Community Notebook
Where the Bodies are Buried

Fred Rosen is not used to being interviewed. “I’m usually the one who’s asking the questions,” he says. “And we’re not sitting down for a coffee together, since most of my subjects are on death row.”
The Woodstock resident has more than a dozen books under his belt and four more on the way. His métier is true crime, and the titles tell the story: Flesh Collectors, Body Dump, Needle Work, Blood Crimes, Gang Mom (aka The Evil Mother), Deacon of Death, Doctors From Hell. They are plump trade paperbacks with eye-catching covers trumpeting “16 pages of shocking photos!” and bold-faced tag lines like “Their ghoulish appetites drove them to crimes that only began with murder.” Rosen’s best-known title, the cult classic Lobster Boy, is about the murder of a grotesquely deformed sideshow performer by his abused wife and son.
So how does a nice Jewish boy from Brooklyn, the son of a Polish immigrant furrier and a clothing buyer, wind up writing about stiffs and circus freaks?
“Do you want the real story or the bullshit story?” Rosen asks, dropping a wink. Urged to stick to the real one, he nods his approval. “I hate being lied to,” he says definitively.
Fred Rosen is an entertaining talker. His speech buzzes with wiseguy Brooklynese, and he’s given to sweeping pronouncements, salted with four-letter words. Today he is dressed in an olive-drab sweatshirt and chinos under a fringed western jacket, a get-up that seems to be equal parts soldier of fortune and cowboy.
As Rosen relates it, the real story starts with depression. From adolescence to an eventual diagnosis at 40, he suffered from untreated clinical depression, the deep, underwater affliction known as dysthymia. “My father was depressed his whole life,” he remarks. “I should have known I’d wind up in a psychopharmacologist’s office.”
He stares out the window at a chilly spring rain, fraught with film-noir fog. “That’s what I felt like every day. This weather.”

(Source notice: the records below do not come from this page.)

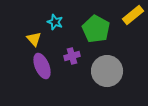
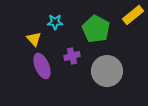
cyan star: rotated 21 degrees counterclockwise
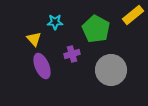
purple cross: moved 2 px up
gray circle: moved 4 px right, 1 px up
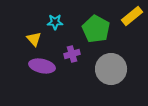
yellow rectangle: moved 1 px left, 1 px down
purple ellipse: rotated 55 degrees counterclockwise
gray circle: moved 1 px up
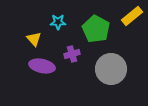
cyan star: moved 3 px right
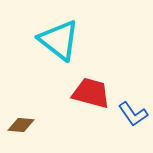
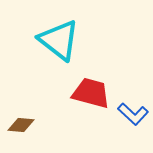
blue L-shape: rotated 12 degrees counterclockwise
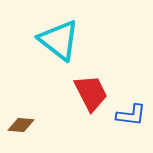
red trapezoid: rotated 48 degrees clockwise
blue L-shape: moved 2 px left, 1 px down; rotated 36 degrees counterclockwise
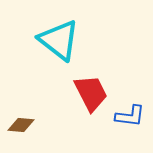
blue L-shape: moved 1 px left, 1 px down
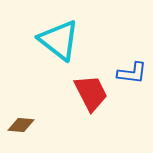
blue L-shape: moved 2 px right, 43 px up
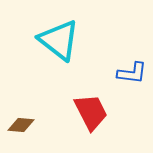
red trapezoid: moved 19 px down
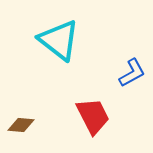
blue L-shape: rotated 36 degrees counterclockwise
red trapezoid: moved 2 px right, 4 px down
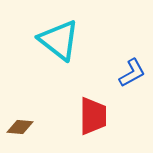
red trapezoid: rotated 27 degrees clockwise
brown diamond: moved 1 px left, 2 px down
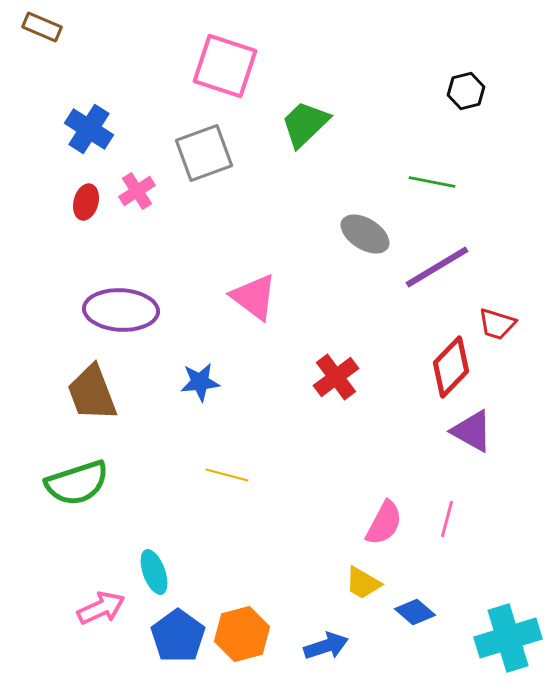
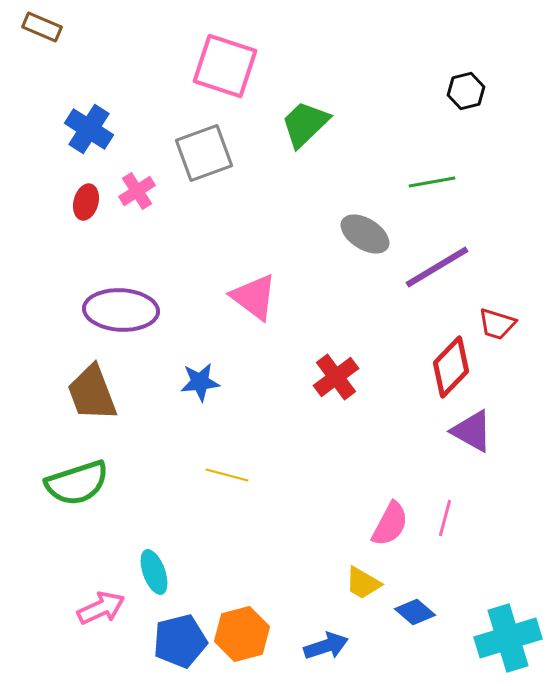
green line: rotated 21 degrees counterclockwise
pink line: moved 2 px left, 1 px up
pink semicircle: moved 6 px right, 1 px down
blue pentagon: moved 2 px right, 5 px down; rotated 22 degrees clockwise
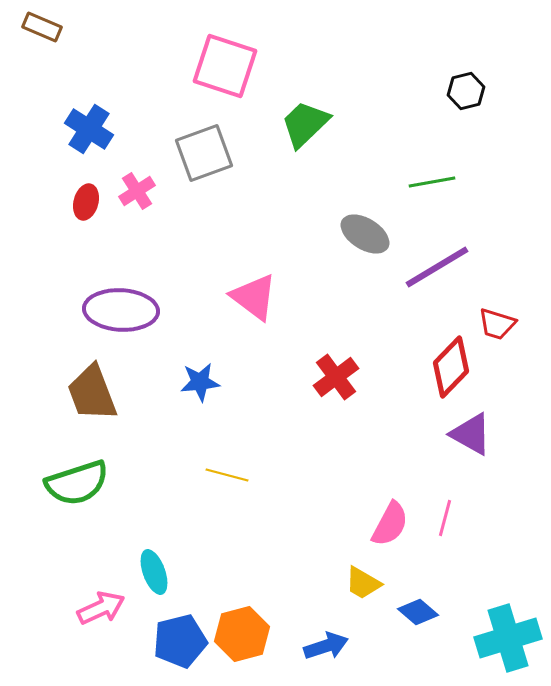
purple triangle: moved 1 px left, 3 px down
blue diamond: moved 3 px right
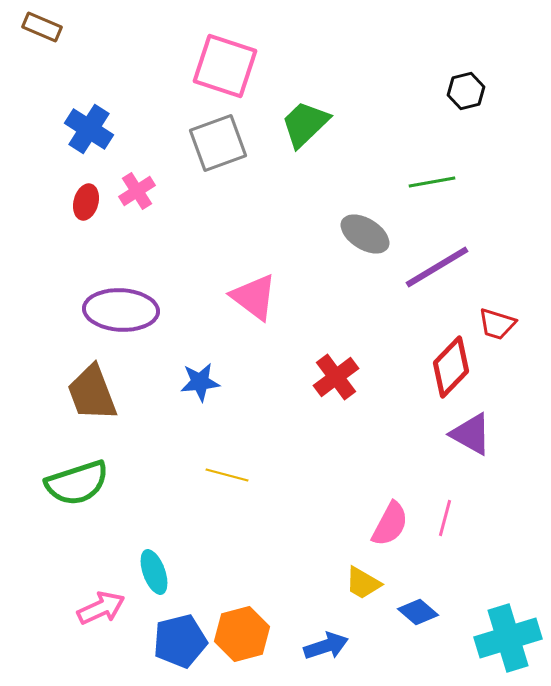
gray square: moved 14 px right, 10 px up
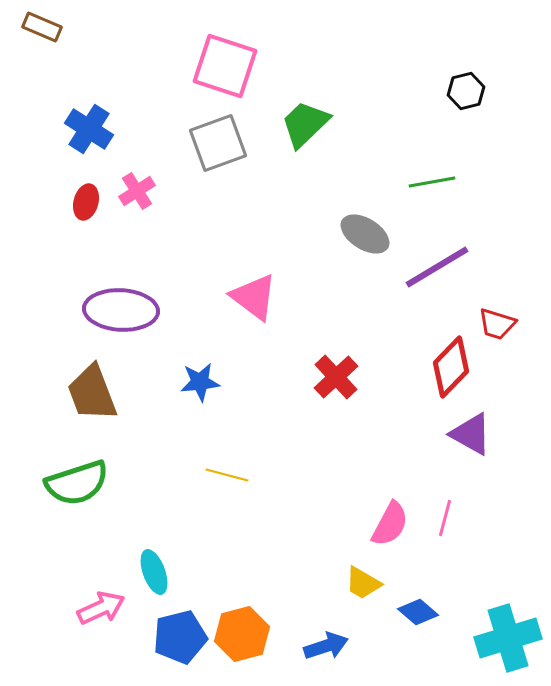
red cross: rotated 6 degrees counterclockwise
blue pentagon: moved 4 px up
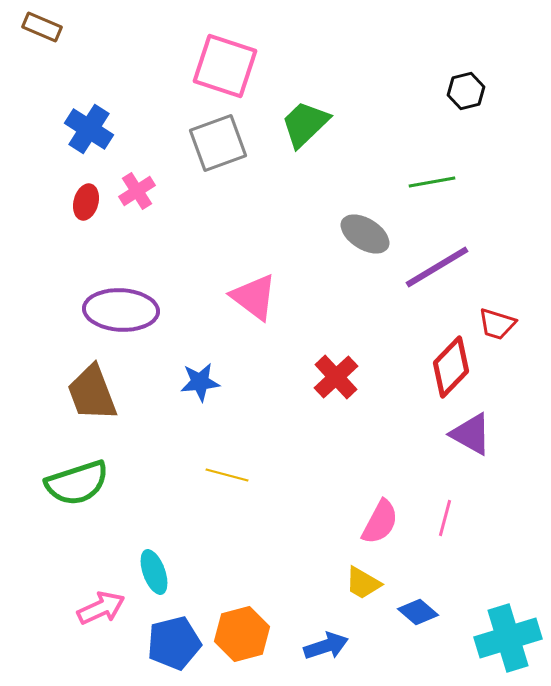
pink semicircle: moved 10 px left, 2 px up
blue pentagon: moved 6 px left, 6 px down
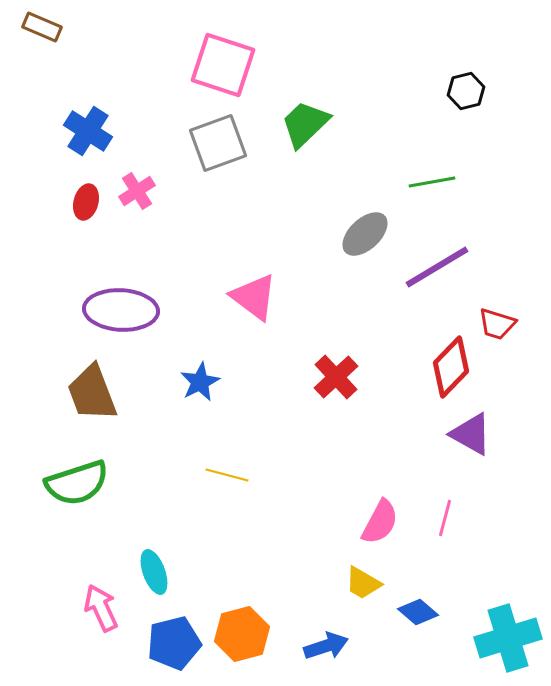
pink square: moved 2 px left, 1 px up
blue cross: moved 1 px left, 2 px down
gray ellipse: rotated 75 degrees counterclockwise
blue star: rotated 21 degrees counterclockwise
pink arrow: rotated 90 degrees counterclockwise
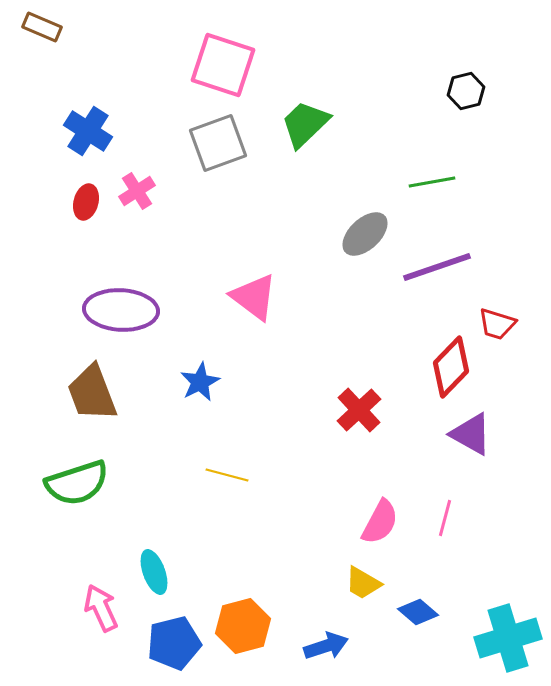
purple line: rotated 12 degrees clockwise
red cross: moved 23 px right, 33 px down
orange hexagon: moved 1 px right, 8 px up
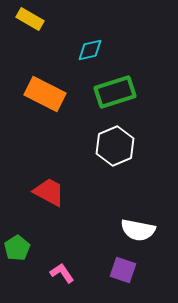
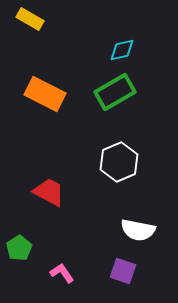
cyan diamond: moved 32 px right
green rectangle: rotated 12 degrees counterclockwise
white hexagon: moved 4 px right, 16 px down
green pentagon: moved 2 px right
purple square: moved 1 px down
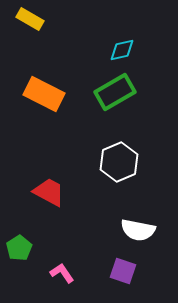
orange rectangle: moved 1 px left
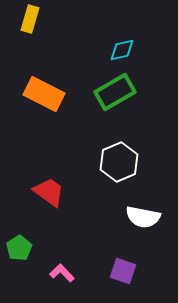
yellow rectangle: rotated 76 degrees clockwise
red trapezoid: rotated 8 degrees clockwise
white semicircle: moved 5 px right, 13 px up
pink L-shape: rotated 10 degrees counterclockwise
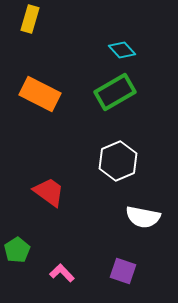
cyan diamond: rotated 60 degrees clockwise
orange rectangle: moved 4 px left
white hexagon: moved 1 px left, 1 px up
green pentagon: moved 2 px left, 2 px down
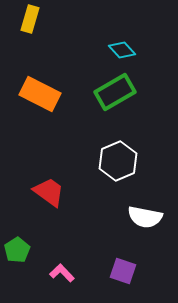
white semicircle: moved 2 px right
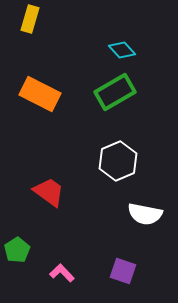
white semicircle: moved 3 px up
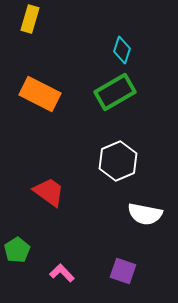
cyan diamond: rotated 60 degrees clockwise
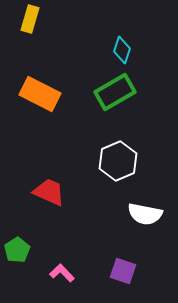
red trapezoid: rotated 12 degrees counterclockwise
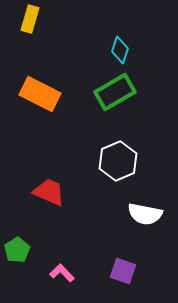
cyan diamond: moved 2 px left
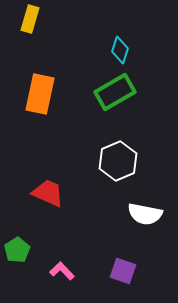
orange rectangle: rotated 75 degrees clockwise
red trapezoid: moved 1 px left, 1 px down
pink L-shape: moved 2 px up
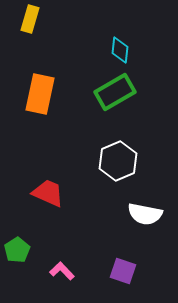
cyan diamond: rotated 12 degrees counterclockwise
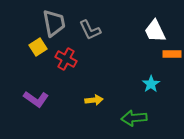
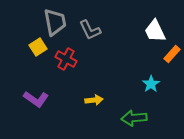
gray trapezoid: moved 1 px right, 1 px up
orange rectangle: rotated 48 degrees counterclockwise
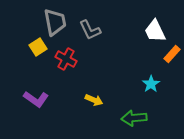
yellow arrow: rotated 30 degrees clockwise
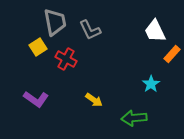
yellow arrow: rotated 12 degrees clockwise
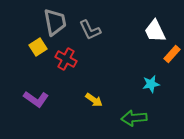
cyan star: rotated 24 degrees clockwise
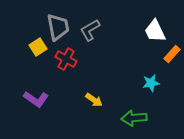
gray trapezoid: moved 3 px right, 5 px down
gray L-shape: rotated 85 degrees clockwise
cyan star: moved 1 px up
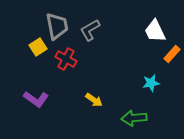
gray trapezoid: moved 1 px left, 1 px up
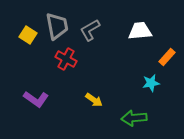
white trapezoid: moved 15 px left; rotated 110 degrees clockwise
yellow square: moved 10 px left, 12 px up; rotated 24 degrees counterclockwise
orange rectangle: moved 5 px left, 3 px down
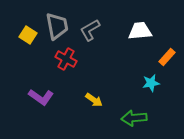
purple L-shape: moved 5 px right, 2 px up
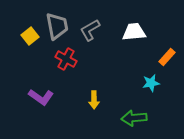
white trapezoid: moved 6 px left, 1 px down
yellow square: moved 2 px right, 1 px down; rotated 18 degrees clockwise
yellow arrow: rotated 54 degrees clockwise
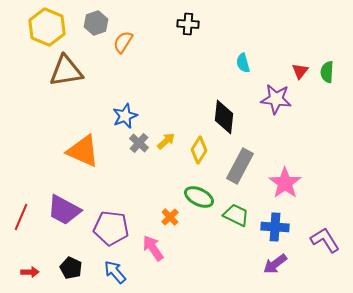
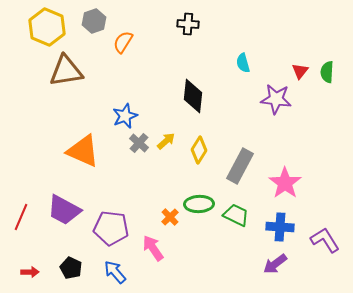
gray hexagon: moved 2 px left, 2 px up
black diamond: moved 31 px left, 21 px up
green ellipse: moved 7 px down; rotated 28 degrees counterclockwise
blue cross: moved 5 px right
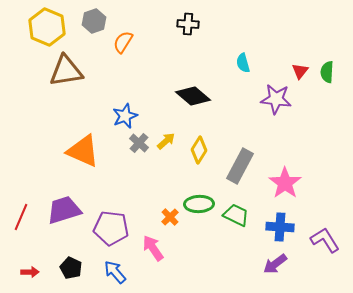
black diamond: rotated 56 degrees counterclockwise
purple trapezoid: rotated 135 degrees clockwise
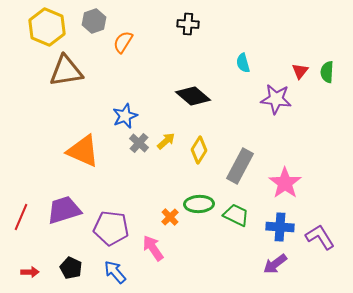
purple L-shape: moved 5 px left, 3 px up
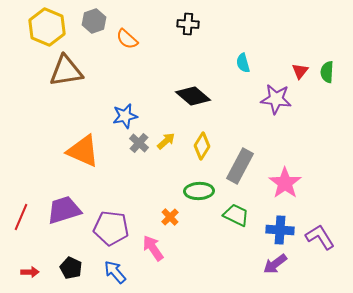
orange semicircle: moved 4 px right, 3 px up; rotated 80 degrees counterclockwise
blue star: rotated 10 degrees clockwise
yellow diamond: moved 3 px right, 4 px up
green ellipse: moved 13 px up
blue cross: moved 3 px down
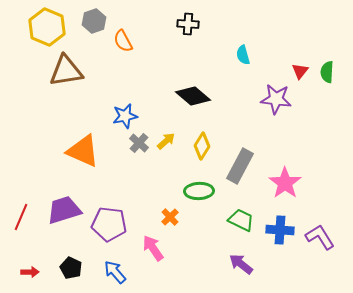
orange semicircle: moved 4 px left, 2 px down; rotated 20 degrees clockwise
cyan semicircle: moved 8 px up
green trapezoid: moved 5 px right, 5 px down
purple pentagon: moved 2 px left, 4 px up
purple arrow: moved 34 px left; rotated 75 degrees clockwise
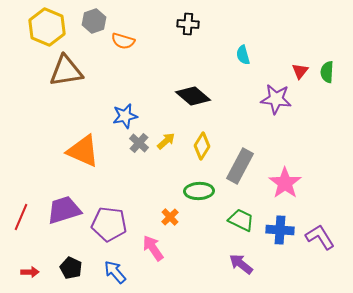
orange semicircle: rotated 45 degrees counterclockwise
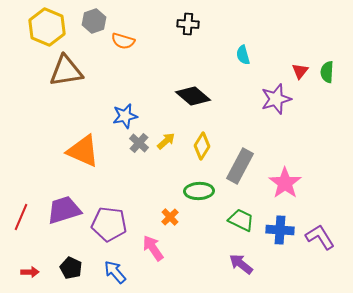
purple star: rotated 24 degrees counterclockwise
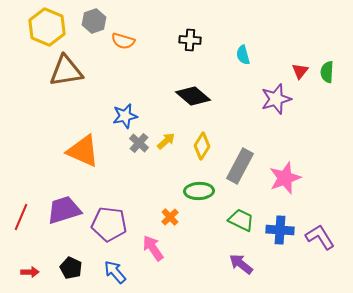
black cross: moved 2 px right, 16 px down
pink star: moved 5 px up; rotated 16 degrees clockwise
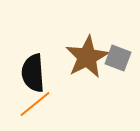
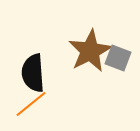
brown star: moved 3 px right, 6 px up
orange line: moved 4 px left
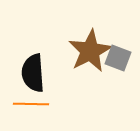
orange line: rotated 40 degrees clockwise
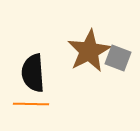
brown star: moved 1 px left
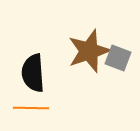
brown star: rotated 9 degrees clockwise
orange line: moved 4 px down
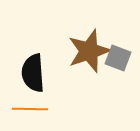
orange line: moved 1 px left, 1 px down
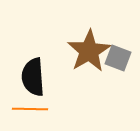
brown star: rotated 12 degrees counterclockwise
black semicircle: moved 4 px down
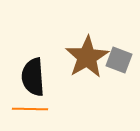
brown star: moved 2 px left, 6 px down
gray square: moved 1 px right, 2 px down
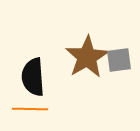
gray square: rotated 28 degrees counterclockwise
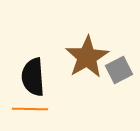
gray square: moved 10 px down; rotated 20 degrees counterclockwise
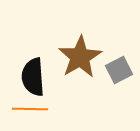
brown star: moved 7 px left
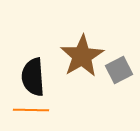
brown star: moved 2 px right, 1 px up
orange line: moved 1 px right, 1 px down
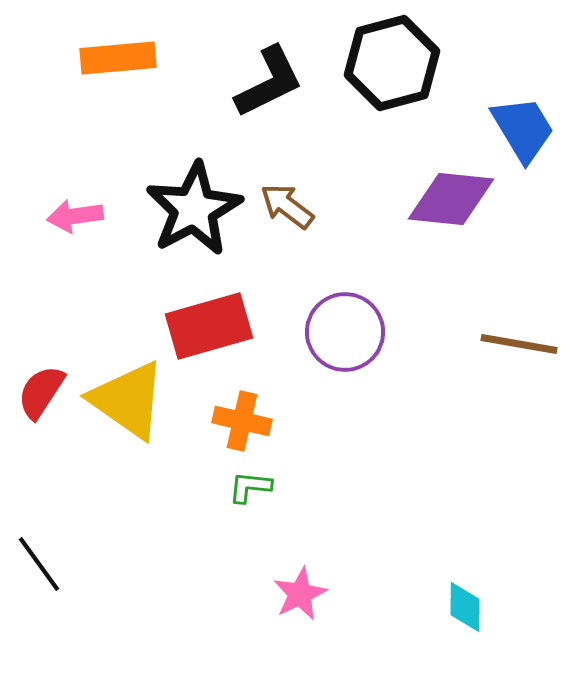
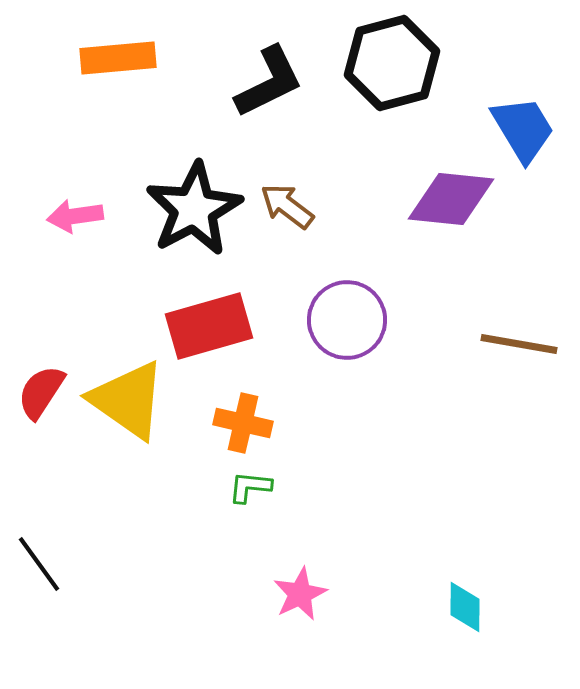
purple circle: moved 2 px right, 12 px up
orange cross: moved 1 px right, 2 px down
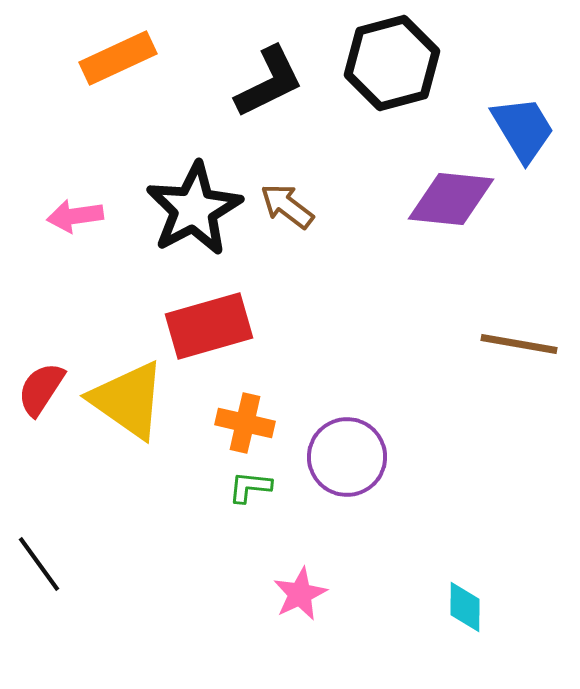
orange rectangle: rotated 20 degrees counterclockwise
purple circle: moved 137 px down
red semicircle: moved 3 px up
orange cross: moved 2 px right
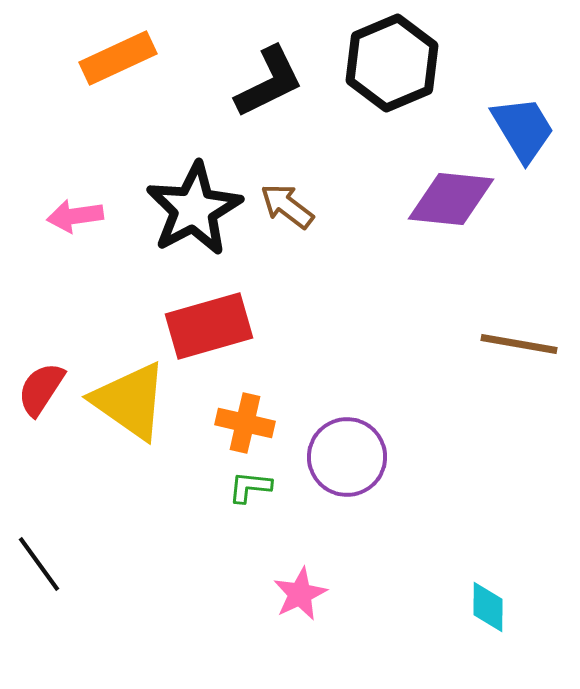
black hexagon: rotated 8 degrees counterclockwise
yellow triangle: moved 2 px right, 1 px down
cyan diamond: moved 23 px right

Finally, a doctor at the Payne Whitney Clinic prescribed Paxil. “Within six weeks, I was a different person. Coming out of depression was a learning curve—I had to learn how to live with the normal mood swings a normal person has. But I wasn’t scared to write anymore. It was like a dam broke.”
In fact, Rosen had been writing all along. After graduating from University of Southern California film school, he moved back to New York and found work as a technical writer, specializing in photography. He edited Studio Photography magazine and wrote a photography column for the New York Times, which led to an eight-year stint as a journalism professor at Hofstra University. Somewhere in there he cranked out a number of treatments for films and a couple of novels. A contact set him up with editor Paul Dinas, who turned down Rosen’s novel, but made him an offer he couldn’t refuse.
“I can still remember it,” Rosen says, setting the scene as he does in his books. “We were standing outside his office on Park and 33rd. It was a cold day in February, the wind was blowing, and he says to me, ‘Would you like to write a book about doctors who abuse their patients?’ My first response was no. I went to film school, you know? You dream you’re the future Bergman or something. And then I thought, what am I, crazy? I got nothing else going on.”